Red Audrey and the Roping

Occasionally a debut novel comes along that rocks its readers back on their heels. Red Audrey and the Roping is one of that rare and remarkable breed. With storytelling as accomplished as successful literary novelists like Margaret Atwood and Sarah Waters, Jill Malone takes us on a journey through the heart of Latin professor Jane Elliot.

Set against the dramatic landscapes and seascapes of Hawaii, this is the deeply moving story of a young woman traumatized by her mother’s death. Scarred by guilt, she struggles to find the nerve to let love into her life again. Afraid to love herself or anyone else, Jane falls in love with risk, pitting herself against the world with dogged, destructive courage. But finally she reaches a point where there is only one danger left worth facing. The sole remaining question for Jane is whether she is willing to accept her history, embrace her damage, and take a chance on love.
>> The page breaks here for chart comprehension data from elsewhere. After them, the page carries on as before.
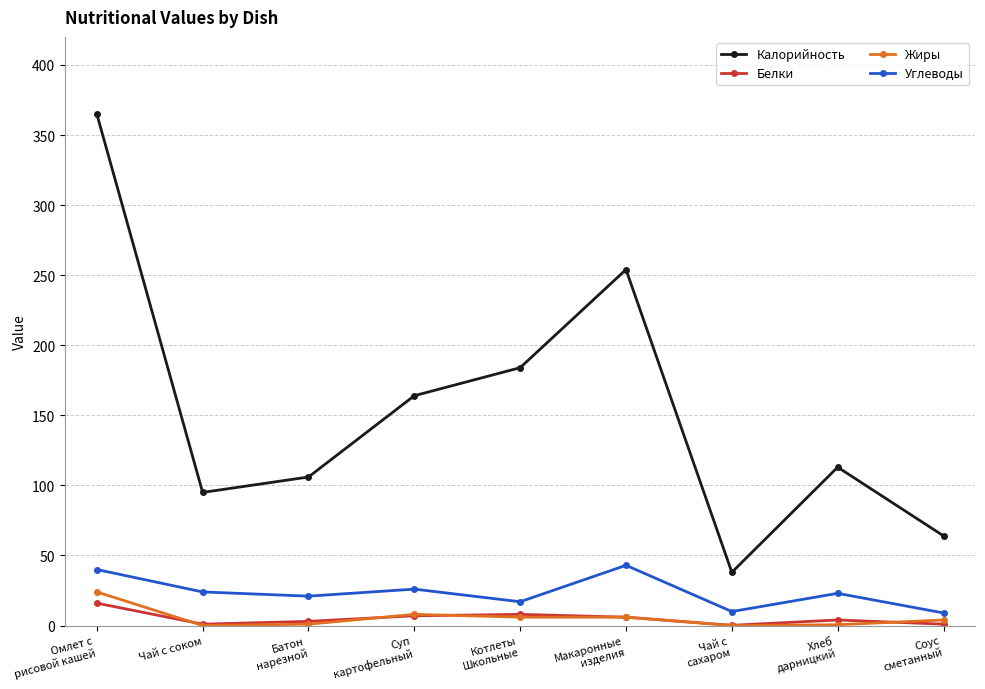

True or false: Калорийность and Белки cross at least once.

False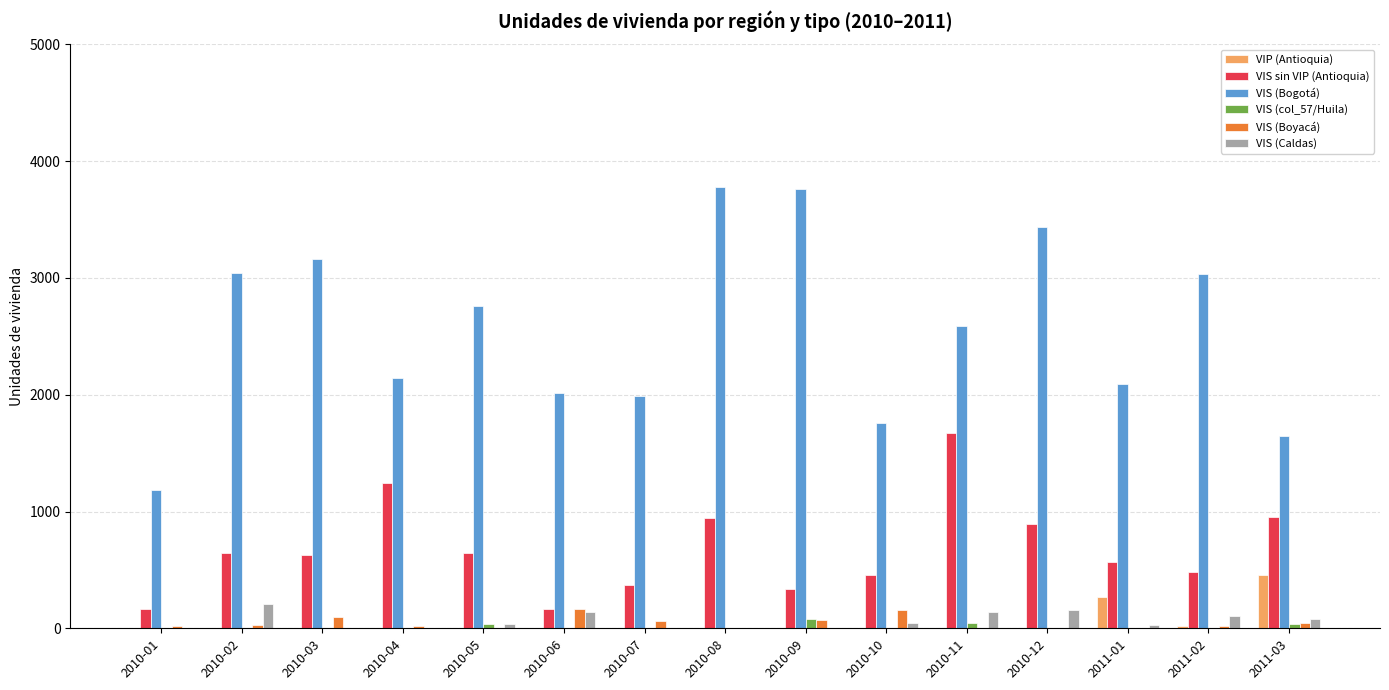

How many groups of bars are there?

15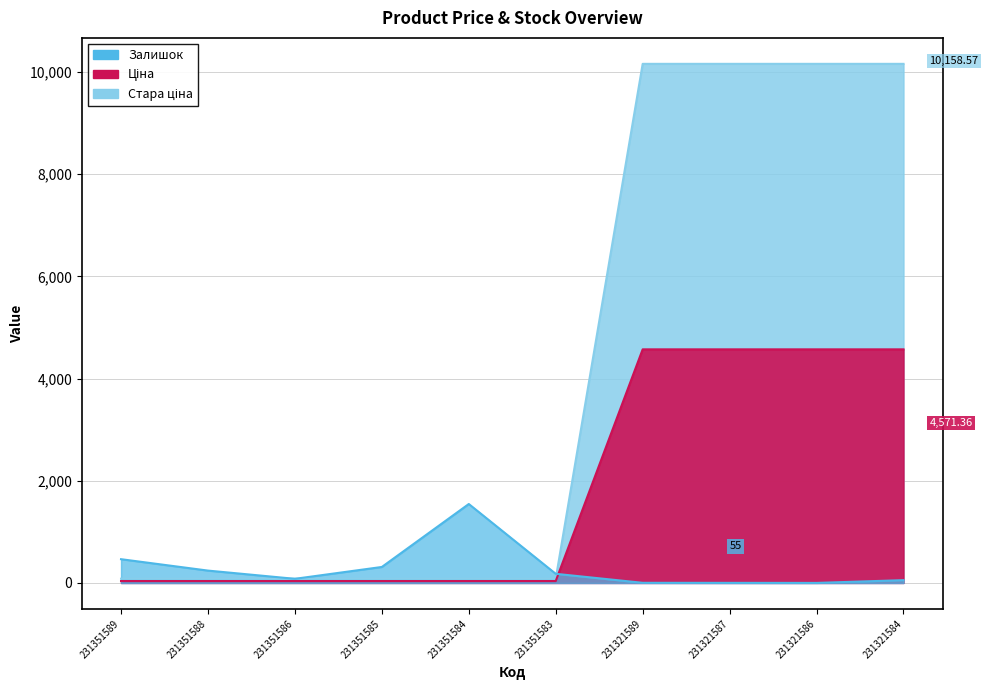

Which series changed the most between 231351588 and 231321586?

Ціна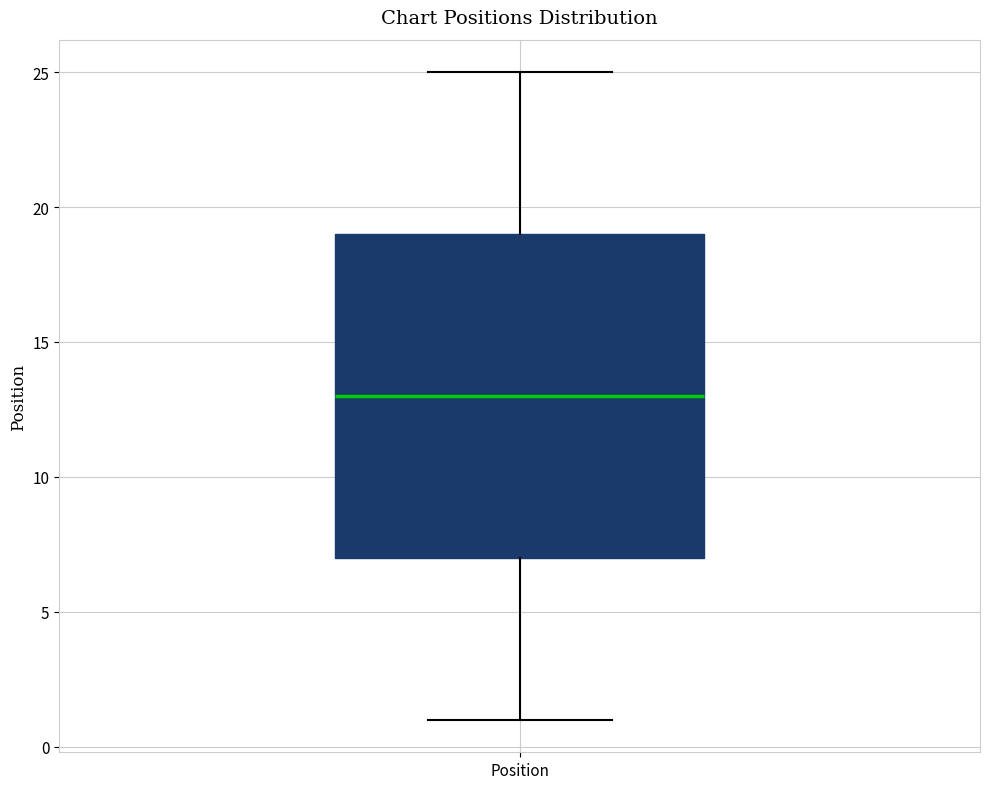

Transcribe this box plot: give where the median line is, the range the box spans, and where the two whiskers end, as read against the y-axis. The values are not printed on the chart, so give them approximately, as read against the axis.

median 13, box 7 to 19, whiskers 1 to 25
As well as a gripping and emotional story, Red Audrey and the Roping is a remarkable literary achievement. The breathtaking prose evokes setting, characters, and relationships with equal grace. The dialogue sparks and sparkles. Splintered fragments of narrative come together to form a seamless suspenseful story that flows effortlessly to its dramatic conclusion.

Winner of the Bywater Prize for Fiction, Red Audrey and the Roping is one of the most memorable first novels you will ever read.